Next month, President Barack Obama and Republican Presidential Candidate Mitt Romney will face off on national television on four separate occasions to share their ideas for governing America and explain why voters should chose them.
While it’s not clear how many Americans make their voting decisions based on the debates, we do know they are an important part of the campaign. So I was thrilled to find some evidence on how to consider the candidates responses critically.
Todd Rogers, a behavioral psychologist at Harvard University, is among a growing group of researchers applying social science to issues effecting political campaigns. (We’ve written about his work on get-out-the-vote phone calls.) He wanted to address the issue of how candidates respond when get asked a question that they don’t want to answer – and whether the public notices when politicians dodge a question by talking about a different topic instead.
Rogers and his colleague Michael Norton, an associate professor at the Harvard Business School, designed a study to determine under what conditions people can get away with dodging a question, and under what conditions listeners can detect what’s happening.
In their study, published in the Journal of Experimental Psychology, they recorded a speaker answering a question about universal healthcare.
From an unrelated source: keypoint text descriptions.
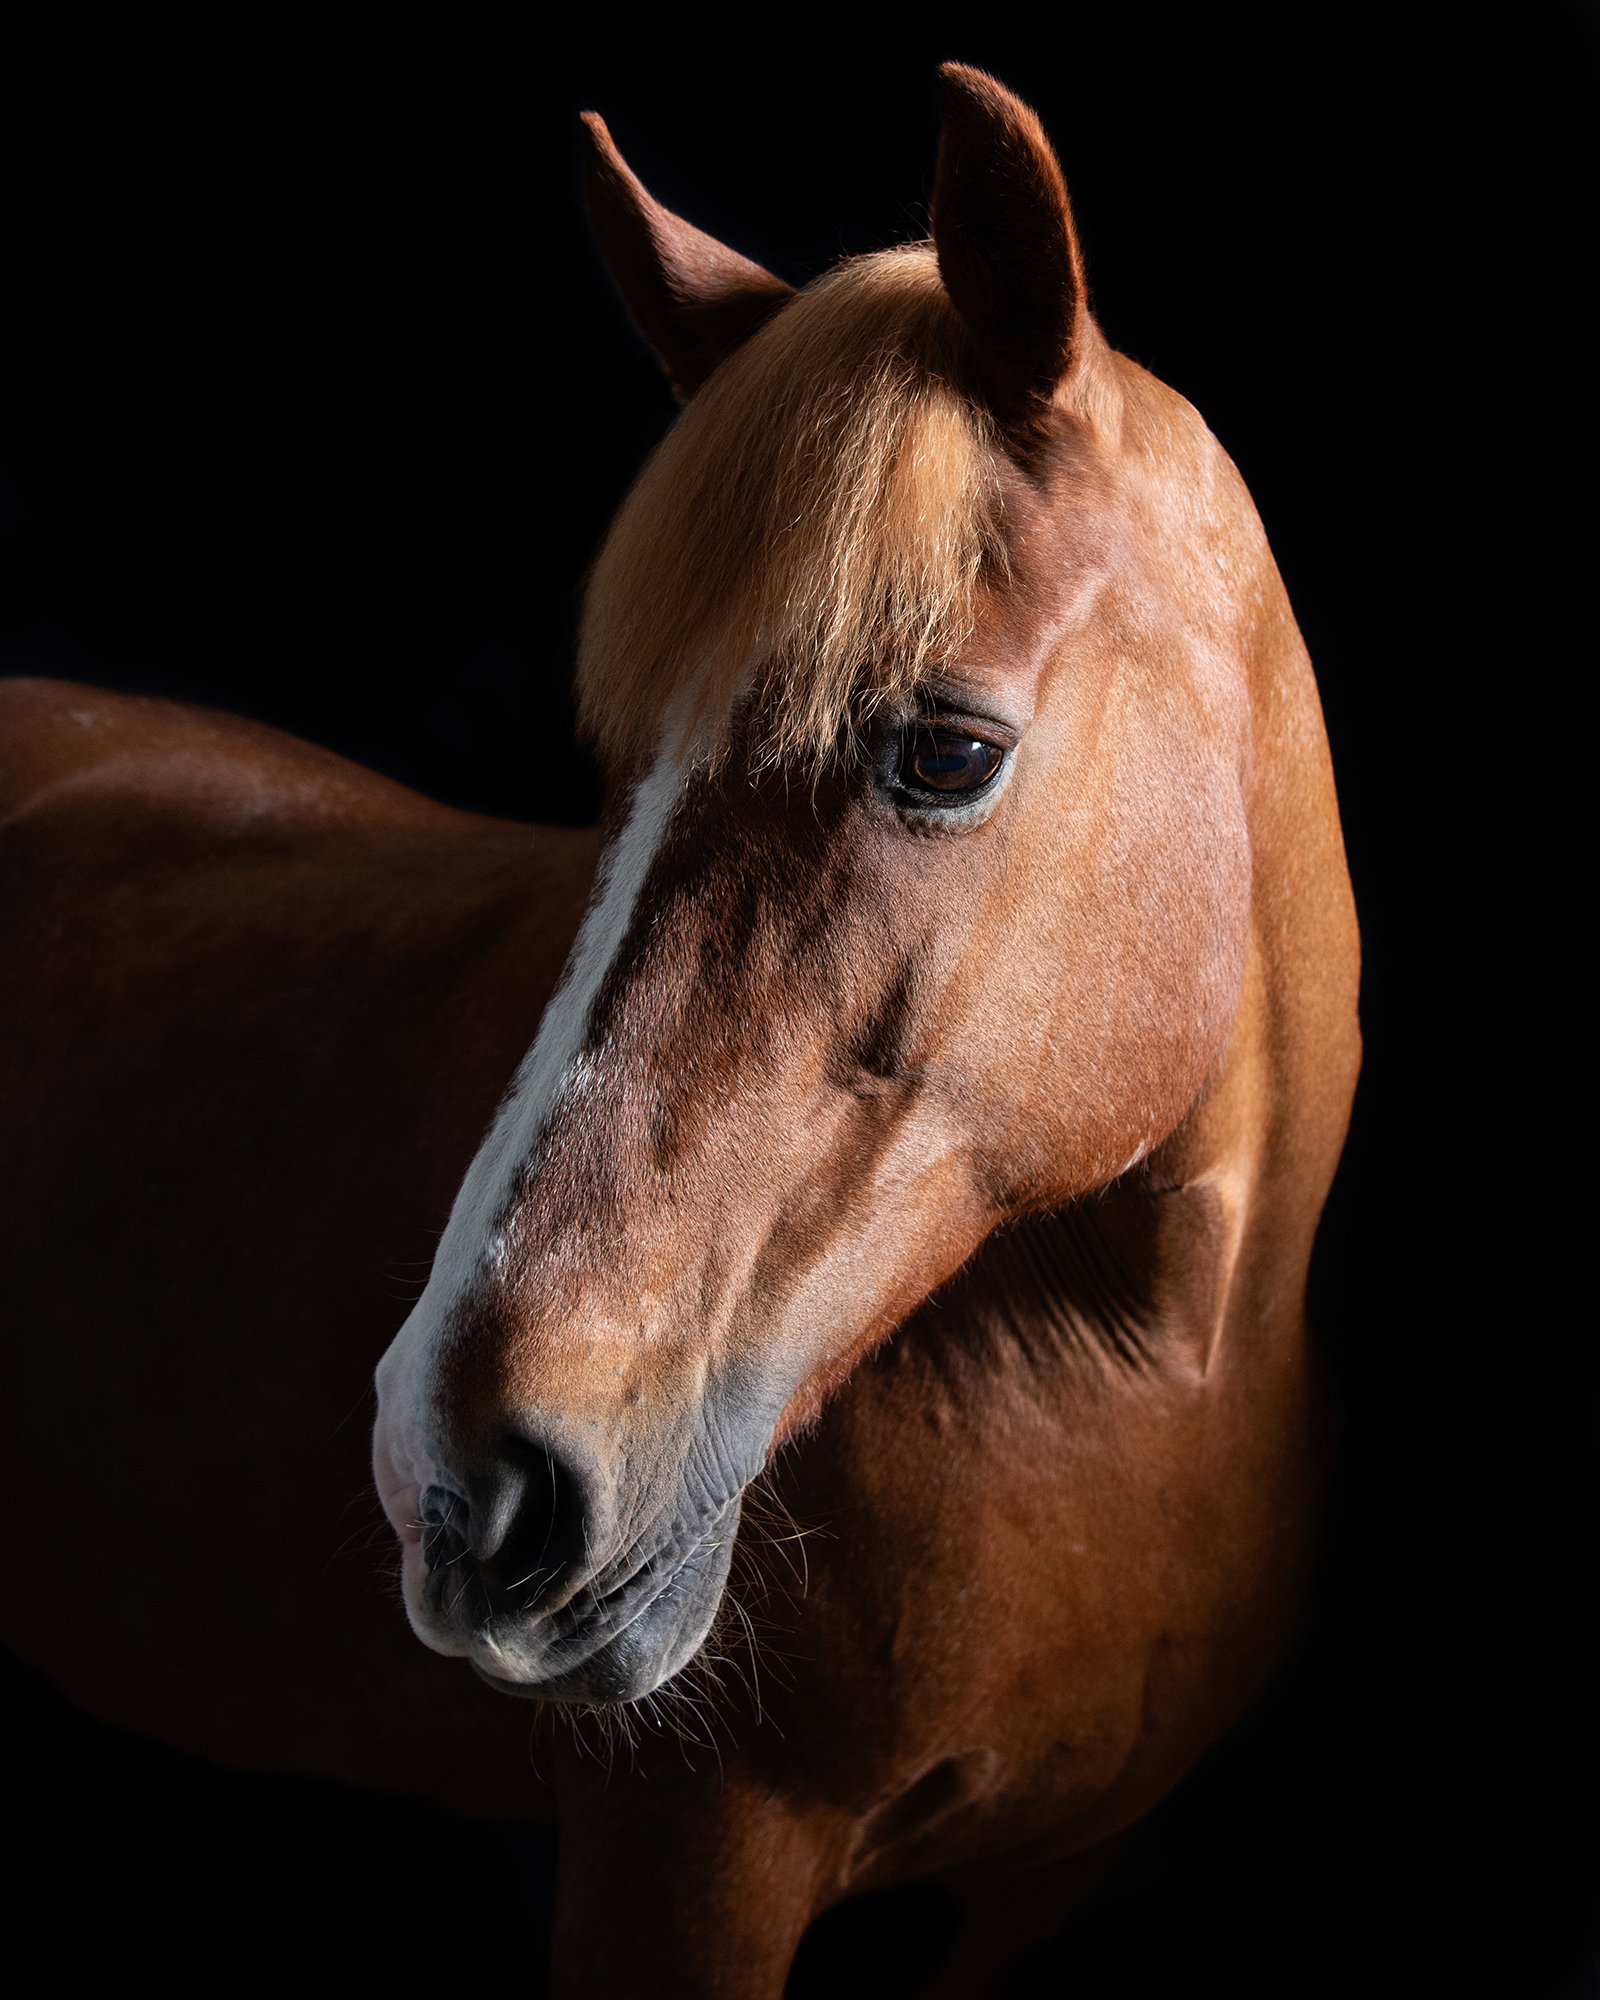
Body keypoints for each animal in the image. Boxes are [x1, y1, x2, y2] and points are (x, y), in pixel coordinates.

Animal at [0, 64, 1359, 1997]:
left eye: (947, 750)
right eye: (623, 774)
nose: (461, 1477)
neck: (1144, 1385)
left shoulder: (1044, 1896)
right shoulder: (686, 1880)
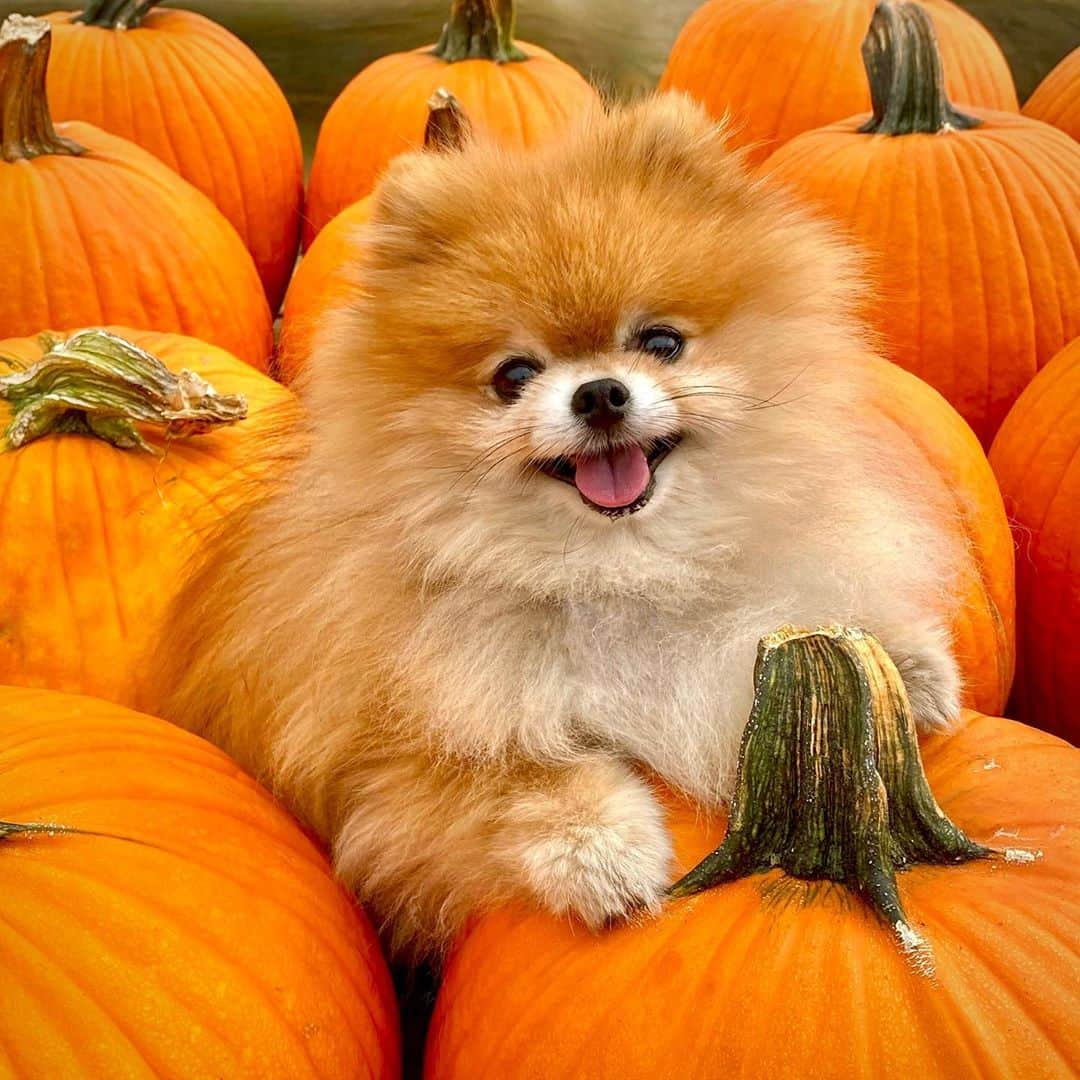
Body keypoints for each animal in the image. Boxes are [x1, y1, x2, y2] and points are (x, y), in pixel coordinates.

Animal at [164, 90, 967, 954]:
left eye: (660, 342)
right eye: (514, 375)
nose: (601, 393)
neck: (616, 569)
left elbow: (828, 640)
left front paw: (907, 665)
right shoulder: (377, 757)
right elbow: (521, 771)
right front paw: (602, 853)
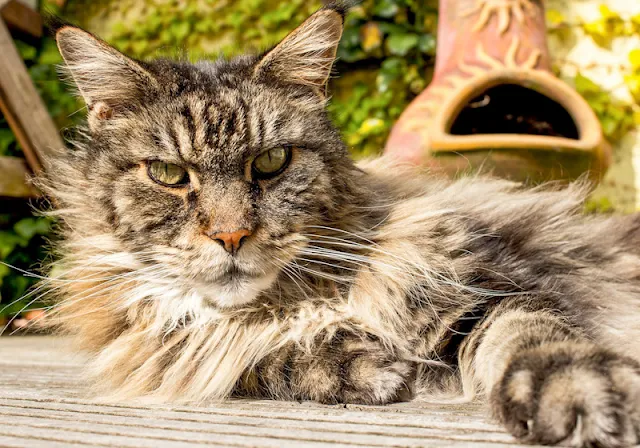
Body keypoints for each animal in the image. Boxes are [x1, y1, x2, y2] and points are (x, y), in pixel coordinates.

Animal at [40, 3, 640, 448]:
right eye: (167, 174)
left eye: (271, 162)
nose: (231, 236)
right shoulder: (156, 343)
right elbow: (248, 354)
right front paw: (363, 368)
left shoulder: (493, 285)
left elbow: (534, 338)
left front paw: (583, 396)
Then they paired that answer with three separate questions: the correction question about health care, one about illegal drug use and another about terrorism. They showed the three question-and-answer pairings to separate groups of people and asked them to rate the truthfulness of the speaker.
Their research found that when the question and answer sounded somewhat similar – such as in the case where the speaker was asked about drug use but responded about healthcare – the audience rate the speaker as trustworthy. (In fact, most of the people who head the answer about illegal drug use couldn’t even remember the question.) But when the answer was very clearly addressing a different topic – such as when the speaker was asked about health care but responded about terrorism – the audience detected the dodge.
In another part of the study, Rogers and Norton used the same questions and answers, but posted the question on the screen in for some viewers. They found viewers who saw the question posted on the screen while the speaker answered were more than twice as likely to detect a dodge, even in subtle cases.
Rogers advocates for posting the questions on the screen during the presidential candidates debates, although he concedes it’s unlikely to happen this year.
You can hear an interview with Rogers and learn about other research on political campaigning in last week’s episode of NPR’s Science Friday.